As stated in Section 4.2, the socially-aware Intelligent Decision Making process is triggered when the SMOKE component calculates an average classification score of the images offloaded in the last time interval that is associated with a high probability of fire incident detection. In this subsection, the evaluation results of the IDM component are presented focusing on the overall time overhead that is imposed until a final fire detection decision is reached. To this end, several experiments have been executed in order to identify the average time delays imposed by the various individual steps of the IDM algorithm. These steps are the following:
  • Step A: Reverse geocoding process of the provided GPS coordinates, which is based on the call of external APIs (e.g., Google Maps API) in order to obtain a set of area names and location identifying keywords.
  • Step B: Extraction of Fire Weather Index extracted from the GeoTIFF image based on the provided GPS coordinates.
  • Step C: Collection and analysis of Twitter posts that are related with the indicated area.
After executing several experiments, the results obtained indicate that the average time required for Step A is 0.42 s, while the average time needed for Step B is 0.08 s. As one can easily observe, the introduced time overhead is minimal. On the other hand, Twitter data retrieval and Tweet processing may introduce a significant time overhead that depends heavily on the overall number of Tweets that comply with the retrieval criteria (e.g., Twitter posts containing tags and keywords related with the area and a forest-fire incident). Figure 7 illustrates the aggregated time needed for the IDM to perform steps A, B and C for increasing volumes of retrieved Twitter data. In order to estimate the expected volume of Twitter data that is generated during wild-fire incidents, a thorough review of existing approaches has been conducted and an analysis of the respective datasets indicating the evolution of the Tweet posts upon fire incident occurrence.

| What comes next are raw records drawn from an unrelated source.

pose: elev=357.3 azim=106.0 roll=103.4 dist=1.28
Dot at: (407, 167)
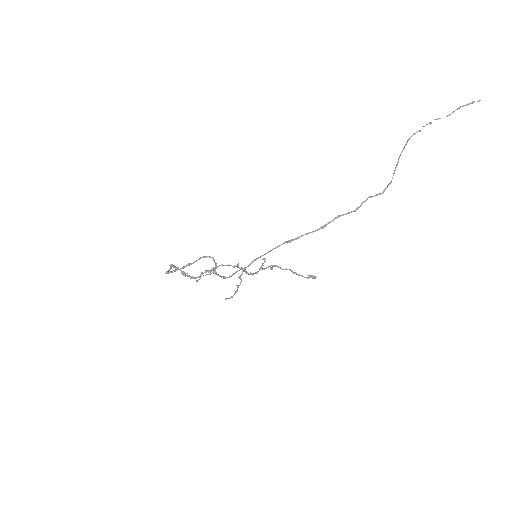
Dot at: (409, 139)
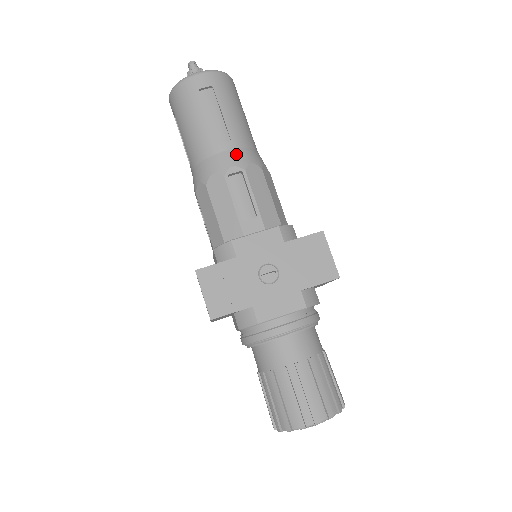
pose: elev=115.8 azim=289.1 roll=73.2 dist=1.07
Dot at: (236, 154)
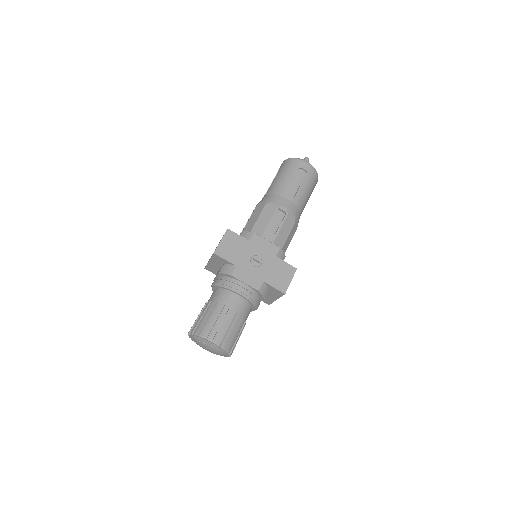
Dot at: (291, 205)
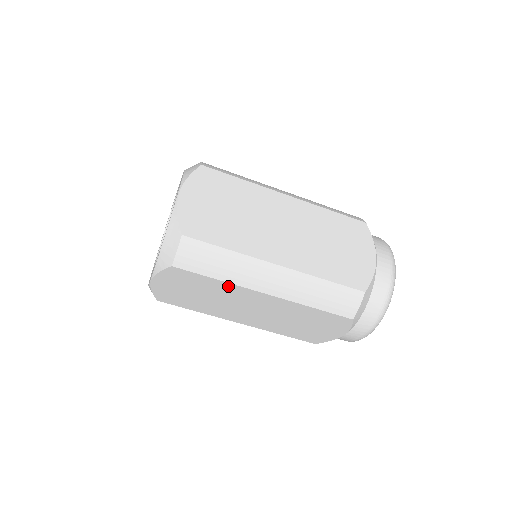
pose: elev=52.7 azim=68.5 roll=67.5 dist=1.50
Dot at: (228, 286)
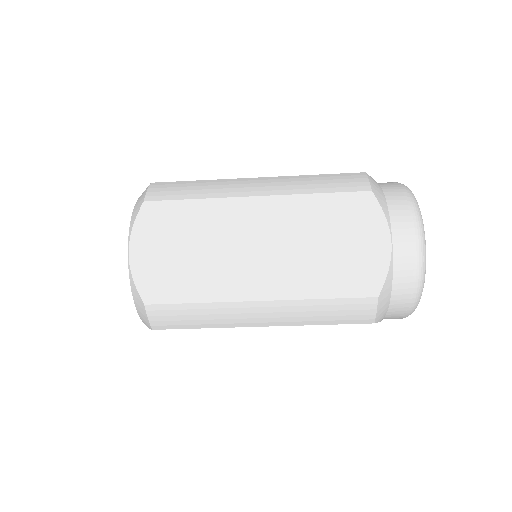
Dot at: occluded
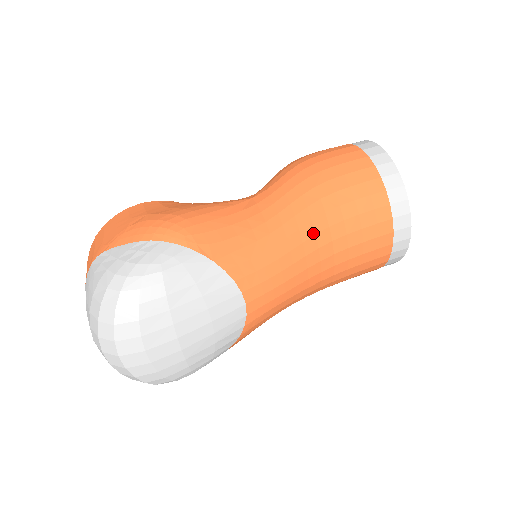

The results, presented in Table 2, show that the total number of Tweets are not more than 10 K for the entire duration of the wild-fire incident. In our case, the Twitter stream API is utilised and the retrieval and processing of Tweets is taking place in an online mode aiming to detect the incident as soon as possible. Hence, it is safe to assume a few hundred Tweets to be generated within the first minutes of the wild-fire ignition. Therefore, given the results captured in Figure 7, the overall time overhead imposed by the social media mining process lies between 5 and 40 s, which enables the proposed IDM to reach a decision in a timely manner.
All in all, these two proposed CPSS mechanisms work seamlessly and efficiently towards the time- and mission-critical application of the early forest fire detection. The SMOKE framework manages to alleviate the IoT nodes’ computational workload, timely dictate their operating mode and orchestrate their new formation, should it be deemed necessary, while the servers’ resources are optimally used. Subsequently, the IDM is fed with the needed information that enables it to communicate the decision promptly to the public authorities.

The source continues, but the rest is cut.